I've been thinking lots and lots lately about taking up art journaling. The last few months (maybe even since last year, in fact) I've been doing (or trying to do) lots of soul-searching. I feel as though I'm at the age where one tends to feel "lost." I'm 25 (soon to be 26) and married to an amazing man and have a little family of our own (but still pre-kids). But at the same time, I am still feeling a struggle, a resistance. Maybe it is to find who I am, where I belong, what I believe in, and who really is Kelster Jean. I know I've been struggling between sharing strictly craft projects and every day life on my blog, and finding a happy medium has been hard.
Also, in less than one year, we have 1) moved three times 2) had a drastic change in our every day life schedule with Alex switching from first shift to second shift (second shift hours are from 4:00 p.m. to 2:30 a.m.), 3) said goodbye to yet another vehicle and said hello to a new one (and hello to new car payments) 4) have learned lots about what it takes to build a successful marriage. On a personal level, I have 1) gone through a rather difficult anxiety period 2) took on a new assignment at my day job that doubled my work load 3) let a lot of things go that I once enjoyed (and sometimes fell as though I don't really know what it is that I enjoy.) 4) have learned lots about what it takes to be a wife, but still have lots to learn.

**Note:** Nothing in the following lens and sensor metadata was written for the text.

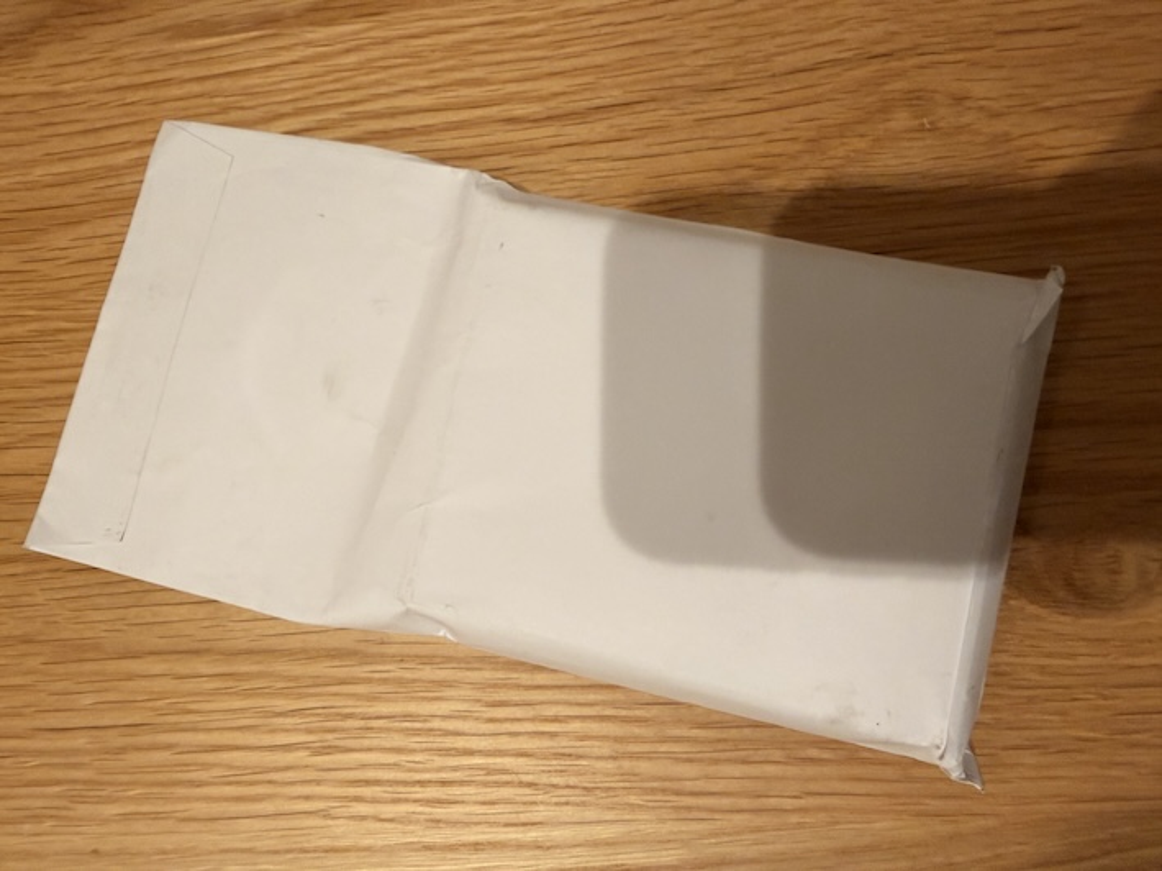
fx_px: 805
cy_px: 436
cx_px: 581
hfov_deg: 71.6
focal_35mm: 24
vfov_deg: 56.8
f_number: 2.2
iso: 200
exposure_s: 1/50
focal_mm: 2.22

I also have been struggling with my appearance. Growing into a woman, I have curves that are unnatural to me and hard to dress. I'm short, with a short torso, but long legs, and wide hipbones that often get in the way. I have a hard time finding clothes and an even harder time finding clothes that I feel confident in. It makes me feel uninspired and unmotivated.
So I've been looking around for art journal inspiration. I came across this page from a friend and fellow blogger, Lee-Anne. Her page above is one of the first pages I saw, and I loved it. Her quote on the left page reads "Happiness isn't a goal that can be directly pursued, but rather is the indirect consequence of a life well lived." This is the inspiration I need to create a better version of me.
I started a Pinterest board where I have been pinning ideas for my art journal. You can view it here. I also found a blog with Tips On A Lovely Life that I would love to incorporate into my journal (source above). I think having a journal to get messy, pour my heart out, and look back on during my rougher times, is exactly what I need. I may or may not share my pages on my blog. Some may be deeply personal and I don't know if I want them out in the world for the public to see. Some pages may just be for me. But some I will share.
And now, a final question, do you art journal? Do you have any words of advice, thoughts, or opinions? Thank you for reading my everlong post about art journaling.